Eighty minutes, no interval. On stage are two women; the eponymous schoolgirl and a cynical, world-weary bartender. Laura Woodward and Bryony Davies have almost nothing to fall back on – the barest of sets, a sparse sound design and, for half of the play, literally no lighting. Even the fire exit signs have been turned off to create a bold, ambitious vision of a dystopian future.
In this imagined future – eerily believable, it has to be said – ordinary life is interrupted on an unpredictable basis by total blackouts. The world is violent and uncertain, and there are almost no customers in Bell’s bar. Just one schoolgirl, Steph, who is searching desperately for a friend who was lost in the blackouts.
Lulu Raczka’s script is smart and haunting and direction by Ali Pidsley is very clever. The first section of the play, in which the chaotic world outside is created in disorienting flashes of light and sound, pays dividends as we come to the main event of the play; one night in which Bell and Steph must work together to investigate the disappearance. The night – and the atmosphere in the auditorium – intensifies as another blackout plunges audience and characters alike into darkness.

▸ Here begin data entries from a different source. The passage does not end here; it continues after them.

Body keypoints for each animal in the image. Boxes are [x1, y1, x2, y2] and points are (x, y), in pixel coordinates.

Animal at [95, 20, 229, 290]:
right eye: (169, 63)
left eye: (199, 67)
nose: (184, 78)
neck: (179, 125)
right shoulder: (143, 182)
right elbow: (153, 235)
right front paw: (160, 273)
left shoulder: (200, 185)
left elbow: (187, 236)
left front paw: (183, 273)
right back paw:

It is ambitious. But it is effective, and credit for that must go in no small part to Woodward and Davies – with so few props or technical elements, it is their storytelling ability that draws us into this nightmarish world. It’s an interesting choice to cast Woodward – an actress clearly in her twenties – as a fifteen year old school girl, and not one that always works. However, in many places they are wonderful to watch, with a believable and compelling dynamic, and their journey towards friendship genuinely sweet.
All in all, A Girl in a School Uniform is a piece of very exciting new writing, and although it could probably still do with a few judicious cuts it is very much worth seeing. Haunted by the spectre of male violence against women it could hardly be more timely, and the vivid world the company has created is likely to stay with you.